§ EXCERPT

════════════════

# New to me Spaceview



## Omega100 (Jan 26, 2014)

Picked this up on a recent trip to Italy. Been after one for years but haven't done a great deal of research on them I just love the look of them. The chap in the shop said it was a 1975 but the date mark on the rear makes it a 1969 I think. Not sure if it has been played with at all but I love it and it will be a keeper whatever.


----------



## Daveyboyz (Mar 9, 2016)

I couldn't tell you, but it looks cool.


----------



## Omega100 (Jan 26, 2014)

After a quick research for now, I think the second hand may have been changed.


----------



## andyclient (Aug 1, 2009)

Yes you are right about the date mark making it 1969 , it is a beauty though, rather fancy a space view myself one day , think there a bit of a classic :yes:


----------



## luddite (Dec 11, 2009)

Got a bit excited there, thought I was on watch sales for a mo. 

It's a beauty and I'm jealous.


----------



## vinn (Jun 14, 2015)

mvt,s were changed - out often, accutron, by bulova trained ( 2 week ) sellers.

════════════════

§ DATASET ENTRIES
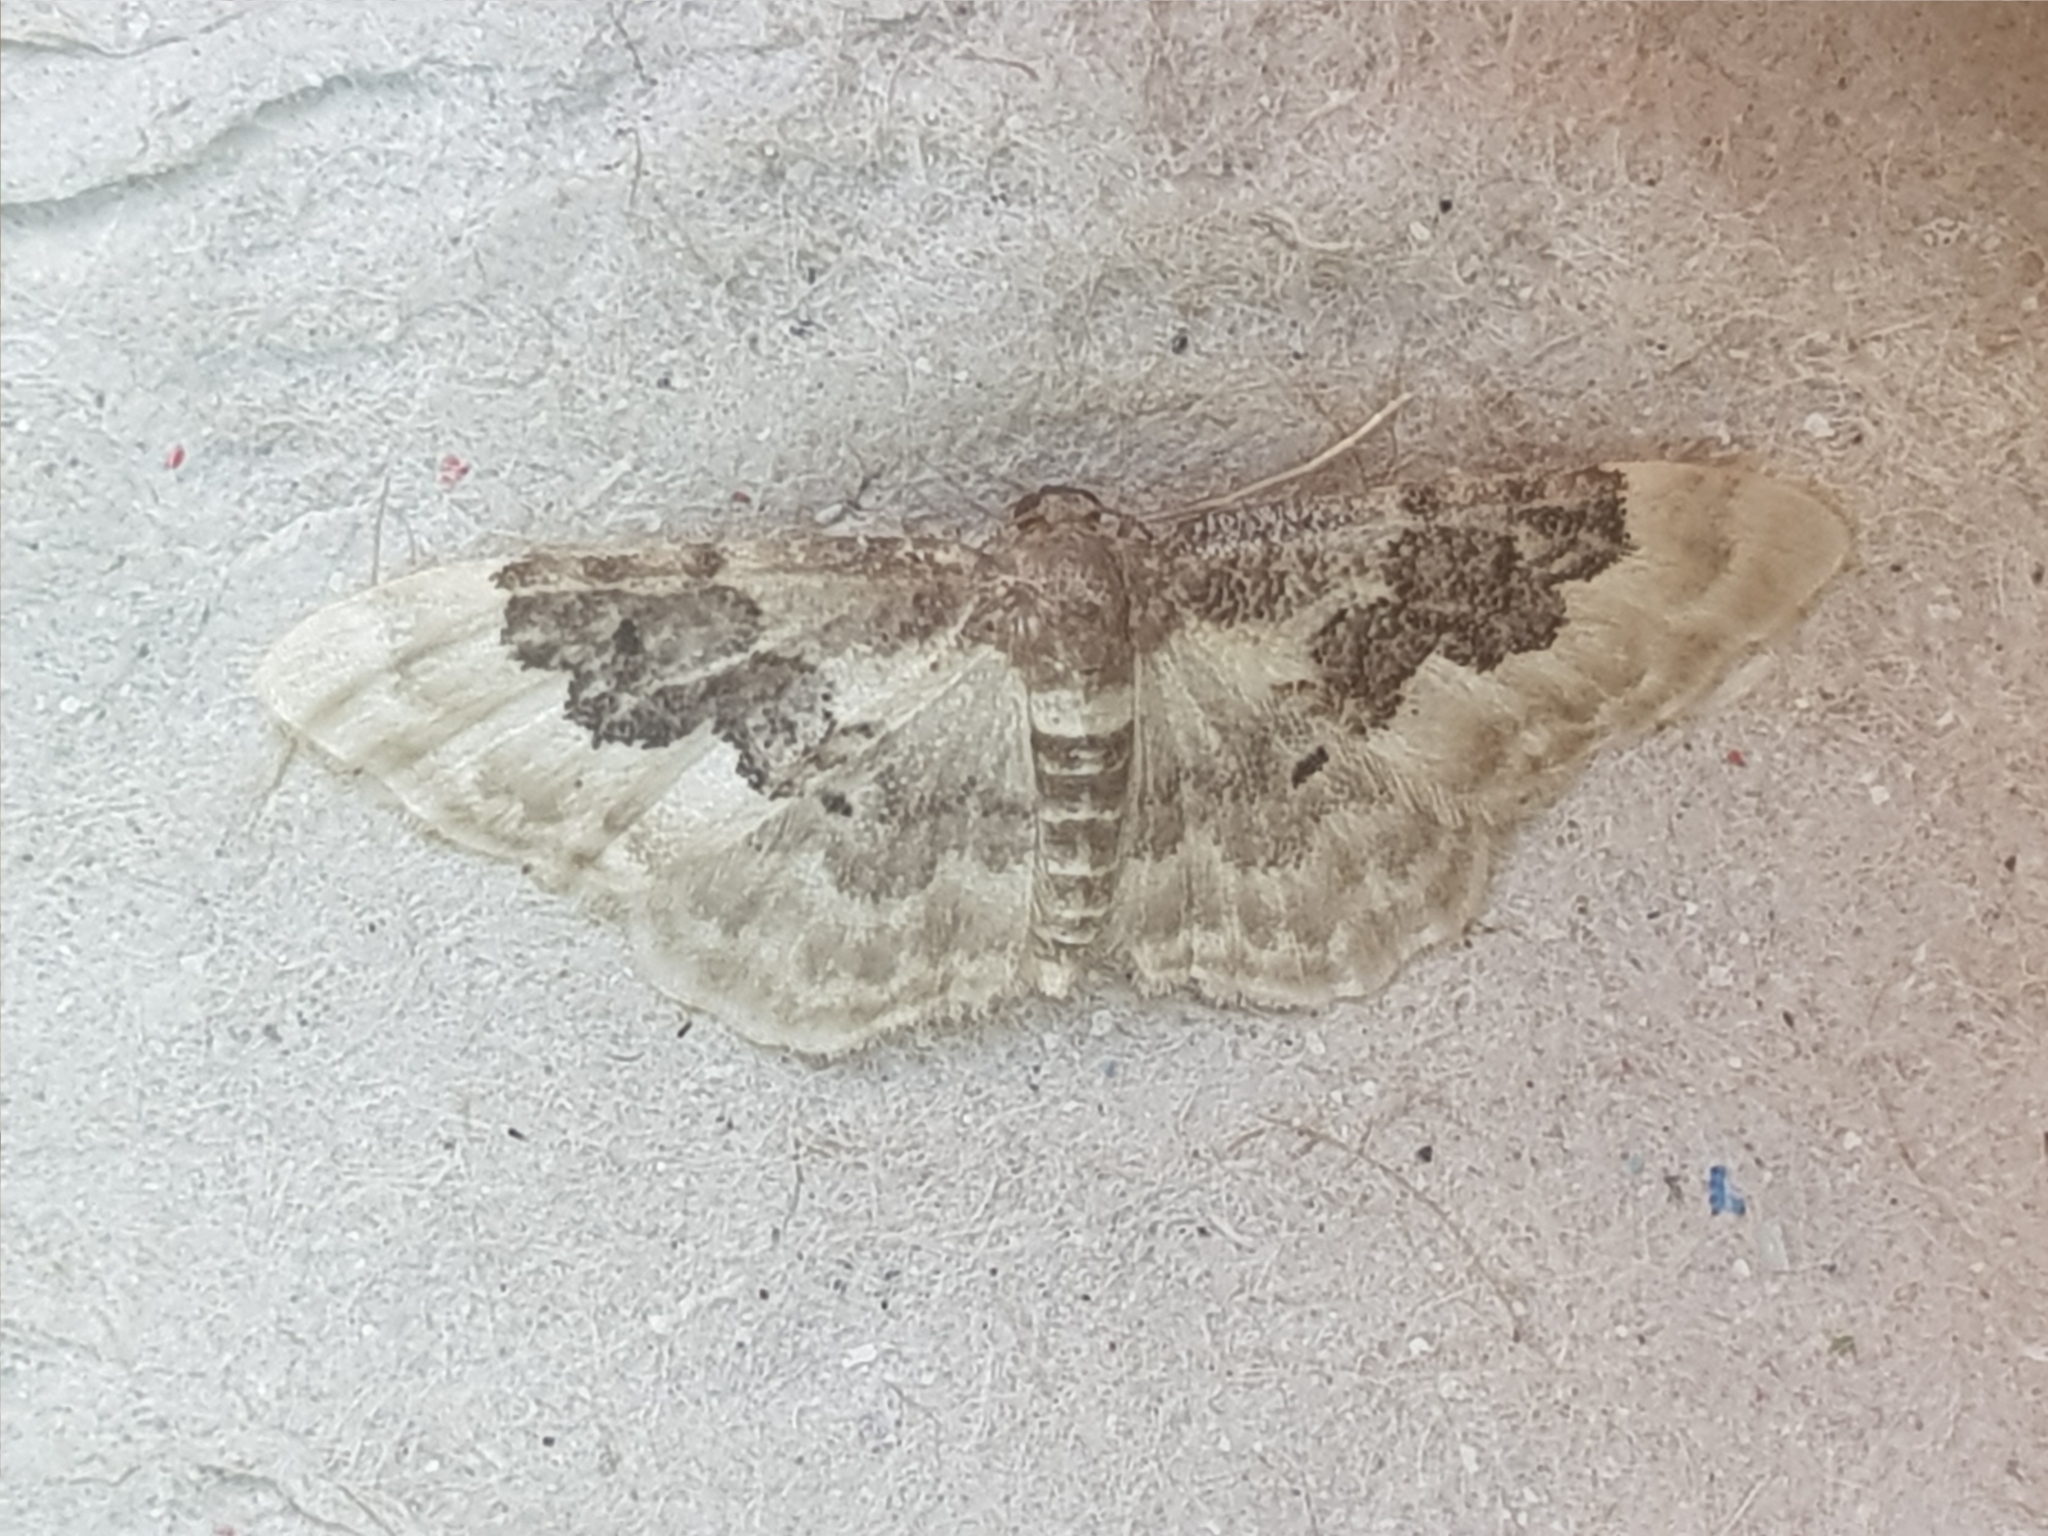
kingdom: Animalia
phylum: Arthropoda
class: Insecta
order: Lepidoptera
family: Geometridae
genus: Idaea
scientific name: Idaea rusticata
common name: Least carpet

════════════════

§ PROBLEMS TO SOLVE
a) Copy the records from the line holding "phylum: Arthropoda" through their final line, both ends included.
b) Write the next part of the Spaceview forum thread, continuing after its last post.
The forum thread and the records have nothing to do with each other.

§ TASK ANSWERS
a)
phylum: Arthropoda
class: Insecta
order: Lepidoptera
family: Geometridae
genus: Idaea
scientific name: Idaea rusticata
common name: Least carpet

b)
----------



## Robden (Apr 2, 2016)

Lots of info' here http://www.accutron214.com/Accutron214Conversion.htm


----------



## odyseus10 (Jan 26, 2012)

This has got me thinking about a birth year watch for 1964 ???


----------



## Robden (Apr 2, 2016)

odyseus10 said:


> This has got me thinking about a birth year watch for 1964 ???


 Hear you go, 1964 (M4).


----------



## odyseus10 (Jan 26, 2012)

That's a very nice piece  It looks in wonderful condition for a watch over 50 years old!!! Time to begin the search


----------



## Roy (Feb 23, 2003)

I had three of these last year, only the one left now


----------



## Tazmo61 (Oct 3, 2016)

A lovely watch , I wouldn't mind owning myself one day :thumbsup:


----------



## odyseus10 (Jan 26, 2012)

I just bought one (1964 Spaceview) on ebay from seller hronotime - seems to be guy with a good reputation for Accutrons


----------



## Omega100 (Jan 26, 2014)

I'm loving wearing it, may start collecting them!! Is that for sale Roy??


----------



## Roy (Feb 23, 2003)

Omega100 said:


> I'm loving wearing it, may start collecting them!! Is that for sale Roy??


 No sorry it's not.


----------



## Robden (Apr 2, 2016)

Interesting read.

http://www.accutron214.com/accutronspaceviewhistory.htm


----------



## Kmot (May 8, 2017)

A fine looking example. Congratulations!


----------



## Bcasecollector (Oct 2, 2017)

odyseus10 said:


> I just bought one (1964 Spaceview) on ebay from seller hronotime - seems to be guy with a good reputation for Accutrons


 Ludmil sells some nice running accutrons.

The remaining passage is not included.